Ekonomi rakyat yang egalitarian dan penuh kesetaraan akhirnya tergantikan maknanya oleh ekonomi kerakyatan yang posisikan rakyat itu subordinatif, dan jadi obyek belas kasih dari pemain ekonomi utama yang selama ini didominasi oleh pengusaha swasta besar kknglomerat yang mendapat banyak previlege kebijakan dari pemerintah. 

Persepsi tersebut akhirnya membentuk paradigma bahwa seakan sistem ekonomi kerakyatan itu adalah yang tepat.
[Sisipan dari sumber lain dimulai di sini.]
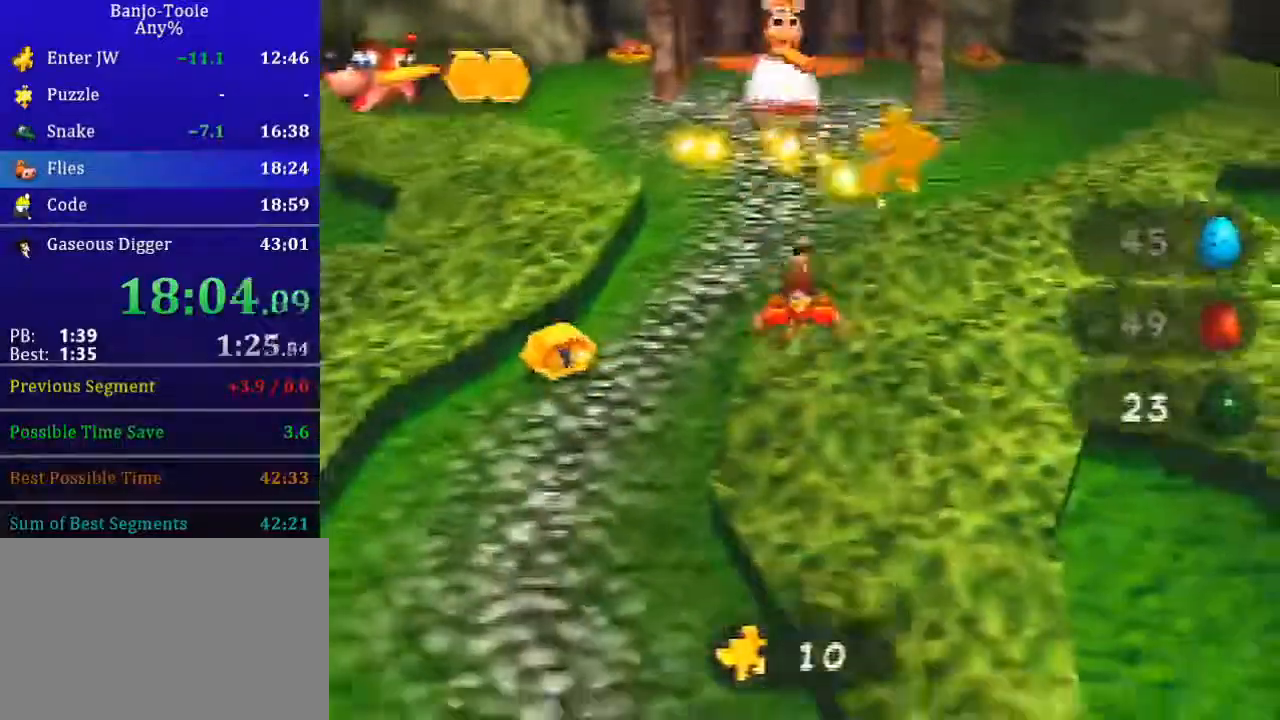
{"buttons": ["Z"], "left_stick": "down", "events": [[333, "A", "down"], [434, "A", "up"]]}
Pemerintah dan elit pengusaha besar konglomerat membangun relasi dengan ekonomi rakyat banyak  dalam bentuk relasi kuasa kebijakan program "pembinaan" terhadap ekonomi yang kecil kecil,  yang sesungguhnya justru sebagai bentuk upaya pembinasaan. 

Istilah ekonomi kerakyatan ini akhirnya membentuk pola struktur ekonomi rakyat banyak yang timpang dan terus berkelanjutan. Ekonomi rakyat terus dijadikan sebagai obyek program dan bukan sebagai subyek. 

Statistik struktur ekonomi kita kemudian menjadi awet timpang. Dimana 99,6 persen atau 64 juta pelaku usaha diisi oleh usaha ekonomi gurem dalam bentuk usaha mikro. Sementara usaha skala kecilnya hanya 0,30 persen atau 180.000 pengusaha dan sisanya adalah 0, 019 persen atau 30 ribu dalam bentuk usaha skala menengah dan 0,005 persen atau hanya 5700 pengusaha besar (Kemenkop dan UKM, 2022).  

Pengusaha mikro jumlahnya hampir sama dengan jumlah dari 67 juta kepala keluarga (KK). Statistik yang gambarkan betapa timpangnya struktur pelaku usaha kita yang mana ini juga berkorelasi dengan betapa timpangnya struktur kekayaan rakyat. Keadaan yang sangat ekstrim dilaporkan oleh Oxfarm tahun 2022 bahwa 4 anggota keluarga itu kekayaanya sama dengan 100 juta rakyat Indonesia dari yang termiskin. 

Posisi rakyat banyak yang lemah tersebut akhirnya menjadi semakin akut ditimpa oleh kebijakan pemerintah yang kamuflatif. Rakyat seakan dijadikan prioritas dari setiap kebijakan program namun sesungguhnya yang diuntungkan adalah kembali kepada para elit makelar program. 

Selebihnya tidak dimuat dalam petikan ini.